━━ Data supplied ━━
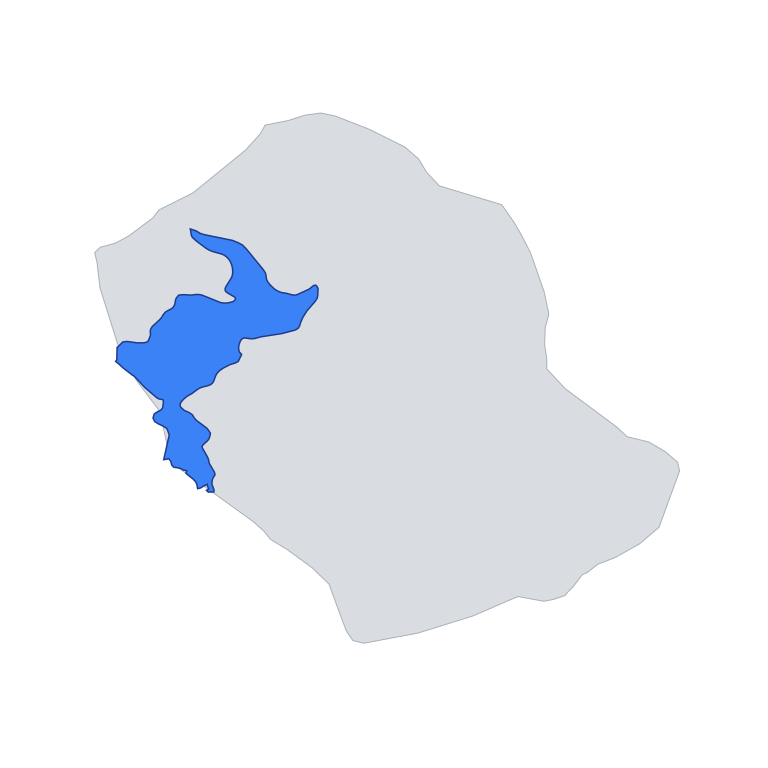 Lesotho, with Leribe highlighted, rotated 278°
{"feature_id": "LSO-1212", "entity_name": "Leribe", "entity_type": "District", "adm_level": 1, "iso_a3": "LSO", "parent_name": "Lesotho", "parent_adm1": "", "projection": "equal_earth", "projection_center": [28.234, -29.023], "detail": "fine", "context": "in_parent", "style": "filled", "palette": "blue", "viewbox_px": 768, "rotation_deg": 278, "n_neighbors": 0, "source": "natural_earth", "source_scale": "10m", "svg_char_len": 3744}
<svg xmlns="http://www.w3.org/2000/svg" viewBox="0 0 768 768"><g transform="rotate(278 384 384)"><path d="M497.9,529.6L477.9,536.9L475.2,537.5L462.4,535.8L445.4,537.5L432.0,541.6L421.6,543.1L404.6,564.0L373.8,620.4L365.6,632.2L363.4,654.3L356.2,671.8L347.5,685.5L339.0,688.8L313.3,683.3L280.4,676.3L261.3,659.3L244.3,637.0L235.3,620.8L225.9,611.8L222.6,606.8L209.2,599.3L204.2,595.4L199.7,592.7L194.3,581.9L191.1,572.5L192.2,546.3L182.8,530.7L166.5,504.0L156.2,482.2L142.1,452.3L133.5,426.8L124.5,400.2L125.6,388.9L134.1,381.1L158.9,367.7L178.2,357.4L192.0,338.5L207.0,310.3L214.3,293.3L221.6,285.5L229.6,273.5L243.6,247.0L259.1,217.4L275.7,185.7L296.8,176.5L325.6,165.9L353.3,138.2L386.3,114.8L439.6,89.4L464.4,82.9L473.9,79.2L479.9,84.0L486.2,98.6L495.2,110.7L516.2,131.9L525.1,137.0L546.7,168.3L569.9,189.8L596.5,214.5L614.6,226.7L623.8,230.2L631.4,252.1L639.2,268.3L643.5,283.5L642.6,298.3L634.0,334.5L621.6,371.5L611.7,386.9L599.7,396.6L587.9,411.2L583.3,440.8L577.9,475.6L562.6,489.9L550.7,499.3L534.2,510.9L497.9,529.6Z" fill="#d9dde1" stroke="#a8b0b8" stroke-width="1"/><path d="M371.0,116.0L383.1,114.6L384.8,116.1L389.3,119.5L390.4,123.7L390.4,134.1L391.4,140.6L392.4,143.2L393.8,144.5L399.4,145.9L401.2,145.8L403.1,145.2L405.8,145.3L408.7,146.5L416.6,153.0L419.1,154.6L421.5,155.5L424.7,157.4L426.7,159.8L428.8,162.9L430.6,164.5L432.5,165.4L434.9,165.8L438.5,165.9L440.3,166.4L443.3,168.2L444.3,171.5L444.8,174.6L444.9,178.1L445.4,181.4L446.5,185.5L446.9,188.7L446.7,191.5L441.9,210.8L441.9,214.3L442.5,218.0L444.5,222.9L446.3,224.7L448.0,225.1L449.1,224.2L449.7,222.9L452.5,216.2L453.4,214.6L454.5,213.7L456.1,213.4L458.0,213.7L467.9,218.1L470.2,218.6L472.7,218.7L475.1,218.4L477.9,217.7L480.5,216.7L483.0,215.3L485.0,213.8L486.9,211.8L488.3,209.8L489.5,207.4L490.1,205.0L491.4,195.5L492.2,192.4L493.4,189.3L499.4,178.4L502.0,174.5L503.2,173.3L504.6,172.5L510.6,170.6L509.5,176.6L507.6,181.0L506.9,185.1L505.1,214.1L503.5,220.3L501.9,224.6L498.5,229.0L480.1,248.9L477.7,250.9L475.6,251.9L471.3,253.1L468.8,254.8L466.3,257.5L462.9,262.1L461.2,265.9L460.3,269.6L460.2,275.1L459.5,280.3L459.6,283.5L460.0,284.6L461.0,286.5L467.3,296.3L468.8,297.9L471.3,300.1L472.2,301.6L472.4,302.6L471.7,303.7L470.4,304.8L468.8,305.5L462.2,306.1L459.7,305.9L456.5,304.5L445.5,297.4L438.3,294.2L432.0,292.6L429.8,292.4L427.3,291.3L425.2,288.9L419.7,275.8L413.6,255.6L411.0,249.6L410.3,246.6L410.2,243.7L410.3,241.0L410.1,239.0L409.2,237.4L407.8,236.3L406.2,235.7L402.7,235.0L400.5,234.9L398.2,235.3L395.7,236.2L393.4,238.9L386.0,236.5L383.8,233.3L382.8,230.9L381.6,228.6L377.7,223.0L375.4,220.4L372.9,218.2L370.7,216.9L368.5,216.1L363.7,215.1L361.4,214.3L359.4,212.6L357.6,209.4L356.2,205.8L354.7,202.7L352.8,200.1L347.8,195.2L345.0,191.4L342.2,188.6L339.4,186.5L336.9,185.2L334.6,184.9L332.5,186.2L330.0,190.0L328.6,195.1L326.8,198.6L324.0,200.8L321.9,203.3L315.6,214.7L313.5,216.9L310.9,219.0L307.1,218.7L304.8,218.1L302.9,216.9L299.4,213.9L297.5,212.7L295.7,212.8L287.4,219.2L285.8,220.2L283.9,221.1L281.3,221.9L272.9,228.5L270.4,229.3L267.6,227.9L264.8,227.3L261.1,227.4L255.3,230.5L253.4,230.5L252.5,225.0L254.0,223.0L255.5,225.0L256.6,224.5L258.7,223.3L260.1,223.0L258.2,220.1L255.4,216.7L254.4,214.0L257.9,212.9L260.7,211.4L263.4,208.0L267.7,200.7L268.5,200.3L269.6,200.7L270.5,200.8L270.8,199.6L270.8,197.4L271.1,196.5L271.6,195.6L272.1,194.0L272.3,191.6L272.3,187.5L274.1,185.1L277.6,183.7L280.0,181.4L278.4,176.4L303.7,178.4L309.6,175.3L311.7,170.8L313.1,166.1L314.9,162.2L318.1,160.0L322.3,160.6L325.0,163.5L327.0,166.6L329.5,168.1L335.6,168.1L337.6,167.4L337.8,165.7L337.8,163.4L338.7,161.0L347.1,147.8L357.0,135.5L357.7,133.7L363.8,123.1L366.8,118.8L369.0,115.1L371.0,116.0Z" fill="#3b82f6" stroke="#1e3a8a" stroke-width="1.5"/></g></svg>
━━━
━━ Data supplied ━━
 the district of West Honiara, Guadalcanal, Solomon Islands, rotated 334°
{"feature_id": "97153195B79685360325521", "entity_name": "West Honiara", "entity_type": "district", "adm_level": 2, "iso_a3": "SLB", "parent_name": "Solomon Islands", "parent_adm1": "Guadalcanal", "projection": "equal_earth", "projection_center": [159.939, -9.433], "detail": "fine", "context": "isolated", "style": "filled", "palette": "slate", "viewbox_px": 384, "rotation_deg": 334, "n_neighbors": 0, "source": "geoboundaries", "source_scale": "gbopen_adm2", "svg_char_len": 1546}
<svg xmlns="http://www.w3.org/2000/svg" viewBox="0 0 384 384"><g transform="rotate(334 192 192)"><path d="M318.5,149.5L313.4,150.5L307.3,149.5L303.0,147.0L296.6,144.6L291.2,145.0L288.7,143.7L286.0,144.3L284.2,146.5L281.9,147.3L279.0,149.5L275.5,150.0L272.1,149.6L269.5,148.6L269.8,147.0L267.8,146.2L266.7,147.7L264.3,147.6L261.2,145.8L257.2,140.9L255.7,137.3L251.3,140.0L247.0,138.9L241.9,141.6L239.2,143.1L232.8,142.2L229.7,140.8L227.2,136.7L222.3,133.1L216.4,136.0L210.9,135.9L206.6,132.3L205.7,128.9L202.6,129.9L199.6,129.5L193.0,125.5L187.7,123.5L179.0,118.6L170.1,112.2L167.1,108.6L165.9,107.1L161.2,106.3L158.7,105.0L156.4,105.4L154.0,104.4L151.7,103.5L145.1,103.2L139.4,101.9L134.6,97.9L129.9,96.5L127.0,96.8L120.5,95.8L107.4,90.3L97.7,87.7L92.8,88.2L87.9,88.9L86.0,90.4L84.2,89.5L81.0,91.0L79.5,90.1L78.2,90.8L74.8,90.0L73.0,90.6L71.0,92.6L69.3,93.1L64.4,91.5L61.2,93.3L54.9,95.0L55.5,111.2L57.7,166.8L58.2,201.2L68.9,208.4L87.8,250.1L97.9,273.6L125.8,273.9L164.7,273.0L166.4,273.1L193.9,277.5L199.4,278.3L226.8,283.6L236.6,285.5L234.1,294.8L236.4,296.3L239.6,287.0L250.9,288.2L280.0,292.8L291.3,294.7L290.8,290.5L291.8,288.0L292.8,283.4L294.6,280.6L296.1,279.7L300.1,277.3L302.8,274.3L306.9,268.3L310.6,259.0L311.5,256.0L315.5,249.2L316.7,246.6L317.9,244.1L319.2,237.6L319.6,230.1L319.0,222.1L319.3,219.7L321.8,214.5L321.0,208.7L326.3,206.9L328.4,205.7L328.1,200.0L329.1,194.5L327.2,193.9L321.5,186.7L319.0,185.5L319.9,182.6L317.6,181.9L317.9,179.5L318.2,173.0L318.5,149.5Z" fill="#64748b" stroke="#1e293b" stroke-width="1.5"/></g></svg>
━━━
### [Request]
Pull out each line above that contains the word "Solomon". Case counts.

### [Exercise response]
 the district of West Honiara, Guadalcanal, Solomon Islands, rotated 334°
{"feature_id": "97153195B79685360325521", "entity_name": "West Honiara", "entity_type": "district", "adm_level": 2, "iso_a3": "SLB", "parent_name": "Solomon Islands", "parent_adm1": "Guadalcanal", "projection": "equal_earth", "projection_center": [159.939, -9.433], "detail": "fine", "context": "isolated", "style": "filled", "palette": "slate", "viewbox_px": 384, "rotation_deg": 334, "n_neighbors": 0, "source": "geoboundaries", "source_scale": "gbopen_adm2", "svg_char_len": 1546}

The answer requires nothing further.